The other thing you should know is that in 2025 you will have more than 3 billion people under the age of 25 -- in fact, under the age of 23. I've just been launching and working on an initiative with youth, and I met a group in Paris of young people with whom we're working, representing a couple hundred million young people. I started to talk to them about the future, and they said, "Listen, we're not the future -- we're the now -- we are here now, and there are 3 billion of us today. And there are a 1.8 billion that are under the age of 15, and there are 1.2 billion between 15 and 23. And we're the people that can both make the world and ruin the way things are going."

I think you've seen -- whether it be in child soldiers or in people that have never had a job -- that the issue of stability is tied very closely to the question of development and the question of hope. And there I have to say I think we've got it really wrong. I mean, when Mars was close to the Earth, I started to write a piece in which I said if a Martian came down and had a look at us in relation to the millennium goals, he would go back and report that we're crazy.

We have a $33 trillion global economy. We have an interest in terms of developing countries. The Martian would say, 'Well, I see that they are all linked on one planet -- by the environment, by health, by trade, by commerce, by drugs, by terror, by crime, by migration -- migration, a major issue in terms of demographics.' And in response to their own self claims, there they are, the rich countries, and they are putting now $56 billion into development assistance, of which of that only half goes in cash -- the rest goes to consultants and various other diversions. I hope I have not offended any consultant here -- very important work that is done. But the cash does arrive. And yet there's $350 billion of which either through the result of tariffs or subsidies goes to agricultural subsidies, agricultural assistance, and $800 billion is spent on defense.

So we have this curious imbalance between, if you buy my analysis, the issue of what is certain to affect the future of those kids I saw in Paris and the future of your kids or some of the junior members here, your future. I see my colleagues here -- we may not have to worry so much, except Bob, who seems to have eternal life and youth. But for the people in 20, 25 years' time, the issue is going to be this issue, and it is a certain issue. This is not a speculative issue. This is an issue that is on a train that is just coming down that track. And we are not addressing it, and we are not addressing it in a proper way. And this issue of imbalance of the resources that we are putting and the imbalance of our interests is something that I think this Council can well explore and support in terms of an area of serious interest.

I love coming to the Council to say this.
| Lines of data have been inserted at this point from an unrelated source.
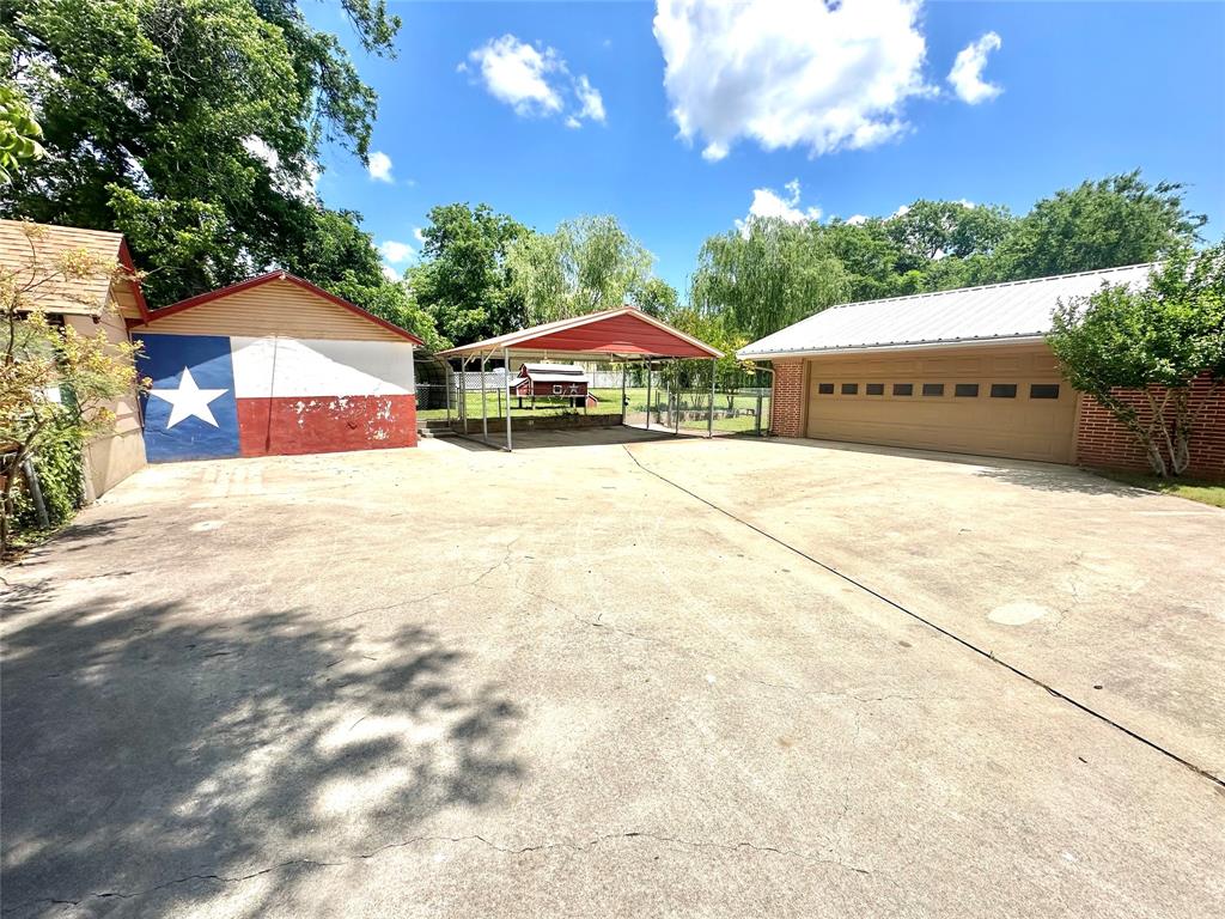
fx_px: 495
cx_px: 612
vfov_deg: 85.7
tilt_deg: -8.1
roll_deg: -0.7
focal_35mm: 14
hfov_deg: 102.1
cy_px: 460
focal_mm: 2.22
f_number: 2.2
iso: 50
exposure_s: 1/3125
I still have a few friends here. Most think I have gone off the rails, because I used to be a perfectly understandable investment banker with a kink about music. Now they see me coming here talking about poverty, and talking about these issues. And wonderful -- certainly hope that I'll stay in Washington, but wonder why -- how it has affected me. All I can say to you as my friends here is that after 8 and a half years in this job, I really passionately believe that this issue of poverty and this issue of equity is the issue that needs addressing as much or more as any other issue that we face.

It is my hope that in terms of having the opportunity to talk to you here tonight, and then respond to questions, that we can do even more on the Council to address an issue which is the issue of our day, and which is the issue which will determine the question of civility and peace.